After hours of lectures and studying for exams, the typical student might come home to a sloppy dorm, hang out with friends or simply relax.

But what for most students is the end of the day, for junior journalism major Erica Mink it’s only the beginning. Mink comes home every day to Alisha, her 2-year-old daughter.

“I have to go home and be really patient,” Mink said. “I don’t get a lot of work done. When I come home, I’m a whole different person.”

Mink, 20, had her child before she graduated high school and now balances motherhood, a part-time job and a heavy course load.

She went to school part time for one semester and still tries to schedule her classes with at least one free day a week so she can spend extra time at home with her daughter.

“I have to keep in mind when she’s in day care,” she said. “I definitely have to budget my time well.”

The job may be overwhelming to some, but Mink said she can handle her hectic schedule.

“I’m a pretty good multitasker,” Mink said.

Unfortunately, she can’t plan for everything, she said. One night before a major exam, her daughter became ill. Instead of studying for her test, she had to take care of her child.

“When you have a kid, you can’t study like everyone else can,” she said. “Obviously, school is your first priority, but your kids are also your first priority.”

Alli Matson, the university’s sexual health education programs coordinator, said undergraduate students with children run into these issues often.

While the University Health Center cannot give out absence notes to students with family emergencies, she said, students can talk to professors about rescheduling their exams. Pregnant students in particular are usually excused by their professors if they expect to go into labor around exam time, Matson added.

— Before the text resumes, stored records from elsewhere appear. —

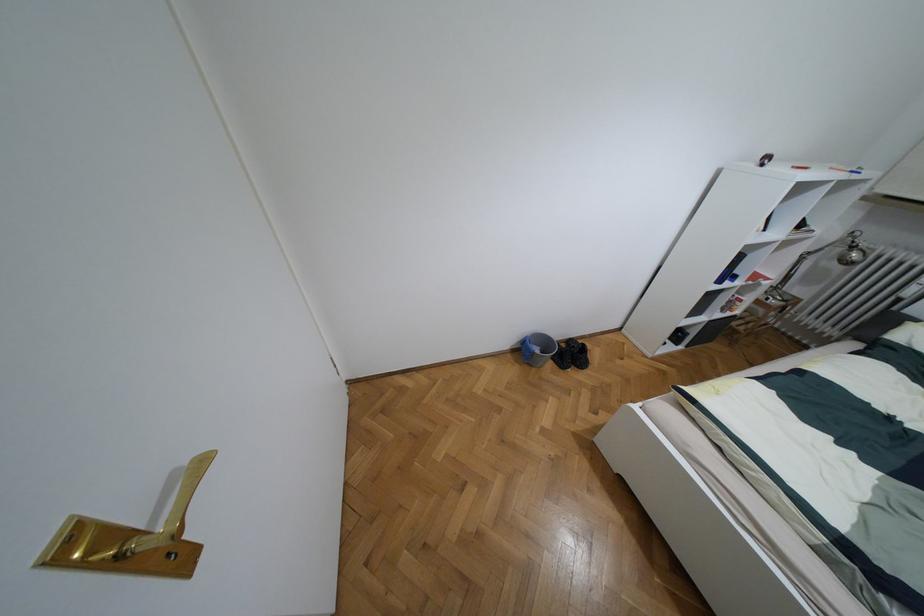
Find where to turn the gold door handle. Please return your answer as a coordinate pair (x, y).

(184, 498)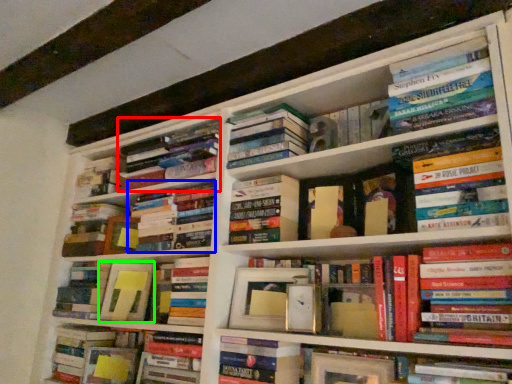
Question: Which object is the closest to the book (highlighted by a red box)? Choose among these: book (highlighted by a blue box) or paperback book (highlighted by a green box).

Choices:
 (A) book
 (B) paperback book

Answer: (A)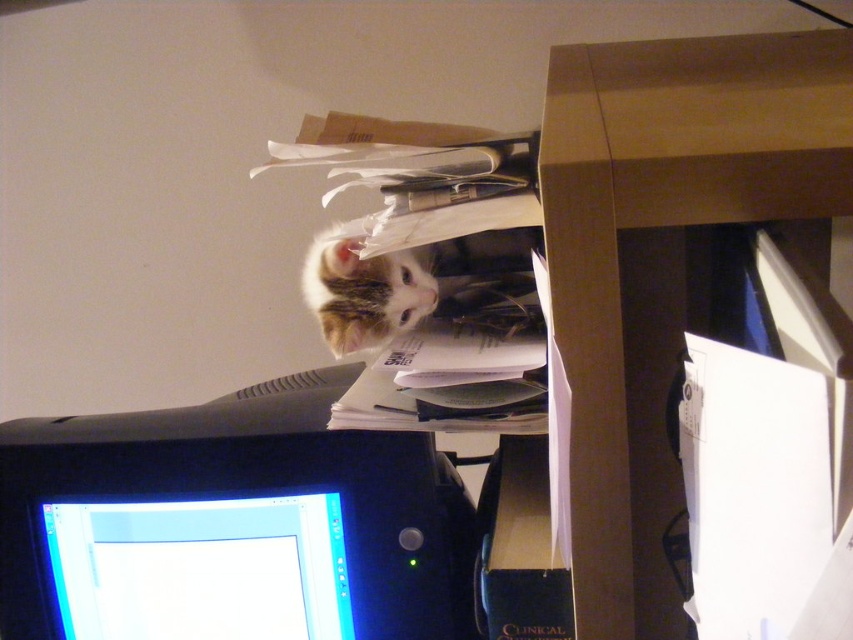
You are a delivery person who needs to place a small package on the desk without disturbing the cat. The package is 10 centimeters wide. The desk has limited space. Considering the black plastic monitor at lower left, can you fit the package on the desk near the monitor?

The black plastic monitor at lower left is 64.68 centimeters away from the camera. Since the package is only 10 centimeters wide, there should be enough space on the desk near the monitor to place it without disturbing the cat.

You are trying to locate the striped fur cat at upper center on a cluttered desk. From the perspective of the cat, which direction would the black plastic monitor at lower left be located?

The black plastic monitor at lower left is to the left of the striped fur cat at upper center, so from the cat perspective, the monitor is on its left side.

You are organizing your workspace and need to know which object takes up more space. Which is bigger between the brown wood computer desk at center and the black plastic monitor at lower left?

The brown wood computer desk at center is larger in size than the black plastic monitor at lower left, so the desk takes up more space.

“I’ve worked with students in that position,” Matson said. “Generally, for the most part [professors are] pretty understanding. Depending on when this happens, if it’s the middle of the semester, you’re going to be expected at some point to come back for the semester.”

Matson added that, unlike their peers, undergraduate students cannot live on the campus with their children. Student parents can live near the campus in private apartments and houses, but none is as close as the Graduate Gardens and Graduate Hills apartments, which only accepts graduate students and their families.

“I think at the end of the day it’s less so a conscious choice,” said Mike Glowacki, the Resident Life Department’s assistant to the director. “It’s the incredible demand for housing on campus. We have populations that are underserved. We start with graduate students that are underserved. There’s never been a real movement to acquire the housing or the land necessary to create family-style housing.”

Matson said the health center does not keep statistics of how many undergraduate students are pregnant or have children.

However, none of the students she has worked with has ever needed to drop out of school because of added responsibilities; having a strong support group seems to be a crucial factor in the decision to stay in school, Matson said.

Mink said it was her family’s support that made the difference. During her first semester, she went to school part-time, and her mother helped take care of her daughter.

“I don’t think I’d be able to manage without my family being so supportive,” she said.

Support isn’t everything, Mink added. She said undergraduate mothers need to have the right attitude to succeed at fulfilling all of their responsibilities.

“You definitely have to have a good head on your shoulders,” Mink said. “You have to be motivated to get up every single morning and still be able to do your work at the same time.”